EXERCISE BRIEF — Select the lines of the records containing the word "керування" and list them.

************

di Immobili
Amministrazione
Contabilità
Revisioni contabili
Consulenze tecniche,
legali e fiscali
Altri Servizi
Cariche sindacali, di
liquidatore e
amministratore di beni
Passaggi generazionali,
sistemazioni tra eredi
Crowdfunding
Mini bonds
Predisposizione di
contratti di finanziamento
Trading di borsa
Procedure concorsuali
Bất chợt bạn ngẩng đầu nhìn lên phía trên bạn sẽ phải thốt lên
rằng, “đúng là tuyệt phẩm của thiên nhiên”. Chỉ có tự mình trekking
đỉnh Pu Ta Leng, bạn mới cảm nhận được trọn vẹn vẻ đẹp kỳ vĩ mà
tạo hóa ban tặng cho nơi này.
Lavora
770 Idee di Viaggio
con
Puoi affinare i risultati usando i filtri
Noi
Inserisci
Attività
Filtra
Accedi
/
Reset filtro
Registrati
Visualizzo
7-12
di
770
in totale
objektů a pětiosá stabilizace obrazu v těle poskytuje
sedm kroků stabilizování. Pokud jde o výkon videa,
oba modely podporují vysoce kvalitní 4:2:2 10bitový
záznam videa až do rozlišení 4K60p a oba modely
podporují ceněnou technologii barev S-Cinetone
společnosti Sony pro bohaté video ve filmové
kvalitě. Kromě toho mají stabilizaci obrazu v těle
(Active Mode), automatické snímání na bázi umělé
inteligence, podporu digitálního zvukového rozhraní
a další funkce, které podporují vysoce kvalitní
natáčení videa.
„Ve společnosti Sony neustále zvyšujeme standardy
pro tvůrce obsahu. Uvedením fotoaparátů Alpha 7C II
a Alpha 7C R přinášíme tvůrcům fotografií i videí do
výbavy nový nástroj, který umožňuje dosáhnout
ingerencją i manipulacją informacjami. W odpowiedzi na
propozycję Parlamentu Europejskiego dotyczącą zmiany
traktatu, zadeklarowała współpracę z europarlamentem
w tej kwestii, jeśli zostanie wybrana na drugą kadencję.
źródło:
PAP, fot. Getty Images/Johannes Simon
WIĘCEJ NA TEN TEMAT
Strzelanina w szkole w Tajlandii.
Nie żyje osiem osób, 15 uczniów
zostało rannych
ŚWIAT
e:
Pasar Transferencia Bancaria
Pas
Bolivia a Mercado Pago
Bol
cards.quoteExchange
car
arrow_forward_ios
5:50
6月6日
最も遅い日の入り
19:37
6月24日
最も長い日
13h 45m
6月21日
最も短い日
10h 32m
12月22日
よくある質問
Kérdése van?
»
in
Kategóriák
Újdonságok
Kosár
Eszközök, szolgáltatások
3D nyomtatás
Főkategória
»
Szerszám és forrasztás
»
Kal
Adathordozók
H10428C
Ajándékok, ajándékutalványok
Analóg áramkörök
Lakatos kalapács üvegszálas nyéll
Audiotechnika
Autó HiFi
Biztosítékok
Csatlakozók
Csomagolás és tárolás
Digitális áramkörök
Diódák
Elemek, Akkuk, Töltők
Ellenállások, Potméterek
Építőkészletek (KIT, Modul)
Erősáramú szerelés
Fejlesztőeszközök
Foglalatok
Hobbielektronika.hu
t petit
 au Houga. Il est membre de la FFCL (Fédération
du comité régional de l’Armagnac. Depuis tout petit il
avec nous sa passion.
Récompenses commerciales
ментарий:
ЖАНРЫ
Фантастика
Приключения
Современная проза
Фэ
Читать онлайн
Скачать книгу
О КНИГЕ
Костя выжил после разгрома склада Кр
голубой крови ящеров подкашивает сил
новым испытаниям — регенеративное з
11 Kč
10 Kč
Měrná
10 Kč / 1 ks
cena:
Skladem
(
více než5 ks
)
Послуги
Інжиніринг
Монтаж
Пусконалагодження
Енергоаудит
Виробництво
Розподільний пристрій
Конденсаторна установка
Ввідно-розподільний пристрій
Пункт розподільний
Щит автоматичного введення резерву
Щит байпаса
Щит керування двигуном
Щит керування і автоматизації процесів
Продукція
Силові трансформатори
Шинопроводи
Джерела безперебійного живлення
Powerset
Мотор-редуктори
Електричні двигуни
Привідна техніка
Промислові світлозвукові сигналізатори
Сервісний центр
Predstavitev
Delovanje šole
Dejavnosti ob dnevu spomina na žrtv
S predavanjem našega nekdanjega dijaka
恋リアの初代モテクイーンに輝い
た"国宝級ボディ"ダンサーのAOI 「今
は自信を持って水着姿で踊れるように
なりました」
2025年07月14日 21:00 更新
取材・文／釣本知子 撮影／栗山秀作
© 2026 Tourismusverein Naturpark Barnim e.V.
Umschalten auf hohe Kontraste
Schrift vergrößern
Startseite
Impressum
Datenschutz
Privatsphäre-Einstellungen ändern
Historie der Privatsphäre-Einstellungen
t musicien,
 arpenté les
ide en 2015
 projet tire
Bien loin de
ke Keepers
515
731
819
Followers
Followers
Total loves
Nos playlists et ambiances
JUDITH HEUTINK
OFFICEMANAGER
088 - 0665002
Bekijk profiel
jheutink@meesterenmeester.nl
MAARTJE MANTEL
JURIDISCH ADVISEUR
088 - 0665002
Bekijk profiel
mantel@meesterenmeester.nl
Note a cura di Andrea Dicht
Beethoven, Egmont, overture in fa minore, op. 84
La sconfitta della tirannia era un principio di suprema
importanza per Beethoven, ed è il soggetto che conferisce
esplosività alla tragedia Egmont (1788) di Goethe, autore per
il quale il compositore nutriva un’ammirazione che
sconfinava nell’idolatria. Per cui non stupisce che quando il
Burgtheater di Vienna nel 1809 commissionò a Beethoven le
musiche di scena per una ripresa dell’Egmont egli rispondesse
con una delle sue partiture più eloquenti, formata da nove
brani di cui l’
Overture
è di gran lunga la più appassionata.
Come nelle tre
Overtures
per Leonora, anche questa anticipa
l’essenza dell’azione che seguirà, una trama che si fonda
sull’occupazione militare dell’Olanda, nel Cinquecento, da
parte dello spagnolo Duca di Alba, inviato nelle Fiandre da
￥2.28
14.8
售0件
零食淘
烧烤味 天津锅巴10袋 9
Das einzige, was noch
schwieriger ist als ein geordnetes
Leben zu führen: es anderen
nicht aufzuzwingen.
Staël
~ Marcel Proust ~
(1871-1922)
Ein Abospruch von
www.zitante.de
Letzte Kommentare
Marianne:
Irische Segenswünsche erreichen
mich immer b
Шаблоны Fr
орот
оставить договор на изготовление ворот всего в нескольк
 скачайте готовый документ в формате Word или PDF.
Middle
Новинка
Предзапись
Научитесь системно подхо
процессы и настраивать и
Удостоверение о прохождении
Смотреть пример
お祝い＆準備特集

************

EXERCISE ANSWER —
Щит керування двигуном
Щит керування і автоматизації процесів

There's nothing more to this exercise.